We have all heard of Warren Buffet. The Oracle of Omaha, as of 2019, has achieved an average annual return of 20.5%. This far beats the average inflation rate of 9.95% per year since 1965. Compound interest means that $1 invested in 1965 is now worth over $23,000!
This begs the question: how do we get in on that sweet, sweet return? This is what quantitative aims to do. In quantitative finance, we analyse large datasets to best predict how well an asset will perform in the future. Most obviously, this data includes past information on stick prices. Many interesting strategies often make use of other data, such as news and tweets to perform sentiment analysis and attempt to understand how people perceive a stock. In this post we limit ourselves to past price data only and aim to gain an initial understanding of the task at hand.
Obtaining Data
All data science project rely on one thing – acquisition of good data. Thankfully, historical ticker data is easily obtained from Yahoo! Finance via the pandas-datareader package. A few lines of code later we can obtain historical data for any publicly traded stock.
Ford Historical Prices
We focus on the Adj Close price, which stands for Adjusted Close as this is the closing price per share after adjusting for a corporate action such as a stock split.
Moving Average Trading
We first look into a very simple model of trading that, intuitively, says buy when we think the stock price is going to increase and sell when we think it is going to decrease.

**Aim of the task**
Write the next part of the post about stock trading with moving averages, picking up right after its last sentence.

**Exercise data**
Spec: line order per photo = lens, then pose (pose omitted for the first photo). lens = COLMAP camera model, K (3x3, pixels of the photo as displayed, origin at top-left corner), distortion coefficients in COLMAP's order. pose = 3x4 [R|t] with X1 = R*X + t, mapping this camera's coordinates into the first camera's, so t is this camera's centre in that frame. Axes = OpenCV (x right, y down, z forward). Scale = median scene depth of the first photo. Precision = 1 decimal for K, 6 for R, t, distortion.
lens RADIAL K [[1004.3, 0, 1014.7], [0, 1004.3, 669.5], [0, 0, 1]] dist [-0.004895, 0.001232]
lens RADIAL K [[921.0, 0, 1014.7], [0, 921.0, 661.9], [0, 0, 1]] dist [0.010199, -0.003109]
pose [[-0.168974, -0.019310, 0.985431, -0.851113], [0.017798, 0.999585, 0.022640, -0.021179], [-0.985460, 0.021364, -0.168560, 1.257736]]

**Written response**
This is achieved by finding a crossover point – a point at which we have an indication that a significant change in price is likely to occur. We make use of a \(N\) day Moving Average where each term is weighted equally, defined as:
\[\begin{align} MA=\frac{1}{N}\sum_{n=1}^{n=N} x_n \end{align}\]We also consider an Exponential Moving Average more recent terms are weighted more than older ones:
\[\begin{align} EMA= x_N + (1-\alpha) x_{N-1} + (1-\alpha)^2 x_{N-2} + ... + (1-\alpha)^N x_0 \end{align}\]where \(\alpha\) is a discounting term. A higher \(\alpha\) means older terms carry less weight and so the average relies more on recent values.
A moving average can be calculated for \(N\) past periods. Plotted below are the moving averages for Ford Adjusted Close prices, plotted alongside the true price.
Ford Moving Average Prices Visualisation
When computing the moving average over a large window of time, 150 days, we see that the moving average does not closely mirror the true price at all – it is too smoothed. Thus it is important to choose an appropriate window length when using the moving average.
We now introduce the Moving Average (MA) trading strategy. With the MA strategy we compute two moving averages for the same stock, each of different lengths. When the short window MA price drops below the long window MA, we sell shares in the stock and vice versa when the short window MA rises above the long window MA. We implement this strategy with both a simple MA as well as an exponential MA and compare both against a more Buffet-ian strategy of buying and holding.
Without further ado, let’s see how well this strategy performs. Initially, choosing a short window of 25 days and a long window of 100 days we attempt this strategy using both types of MA for the stock IBM, between 2015 and December 2019 (to avoid COVID-19 effects).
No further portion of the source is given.